Despite this, when pressed by Senator Rand Paul (R-Kentucky) on his opinion of the $1.2 trillion Iraq war, Pompeo refused to admit that the war was a mistake, saying only that “we had bad intelligence.”
On the matter of Afghanistan, Paul urged Pompeo to declare victory and go home, as the stated objective of that war was achieved long ago.
“There’s not a single person alive who plotted against us on 9/11,” Paul said. ”There are kids fighting in Iraq who weren’t even born on 9/11.”
Paul, who is bitterly opposed to US intervention in foreign wars, warned Pompeo against leading the president to war. Paul advised Pompeo to listen to Trump, who, throughout his campaign, argued against US intervention in foreign wars.
However, Pompeo did not deny his desire to see regime change in Syria, saying that the Trump administration’s goal was to see a “post-Assad” Syria one day.
Standing by Trump
Democratic senators repeatedly pressed Pompeo on his opinion of the Mueller investigation into alleged collusion between the Trump campaign and Russian actors in the 2016 presidential election. Mueller refused to speak about the ongoing investigation and said that Trump had “never asked him to do anything remotely improper.”
Pompeo added that he would “stay the course” as secretary of state in the event that Trump fired Special Counsel Mueller.
When asked whether he would distance himself from Trump’s rhetoric on Mexico, Pompeo simply said that he would work to promote America’s interests with the Mexican government.

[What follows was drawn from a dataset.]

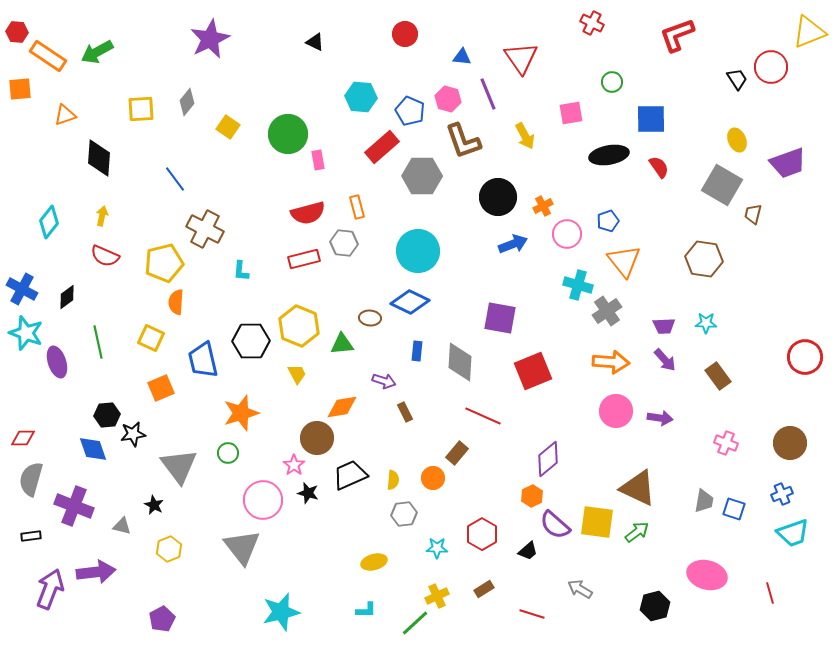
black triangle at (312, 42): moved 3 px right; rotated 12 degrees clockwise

On Monday, a coalition of 68 “progressive groups”sent a letter urging senators to vote against the former CIA director, saying his “repeated advocacy for war, Islamophobia, climate change denial, hostility to human rights, including reproductive and LGBT rights, and support for torture make him dangerous and unfit to be a chief architect of U.S. foreign policy.”
Senator Bob Menendez (D-New Jersey), the ranking member of the committee, wondered if Pompeo would stand up to Trump, or be a “yes man.”
“Will you enable Trump’s worst instincts?” Menendez asked in the hearing’s opening remarks. In the closing remarks, he was still undecided about that question.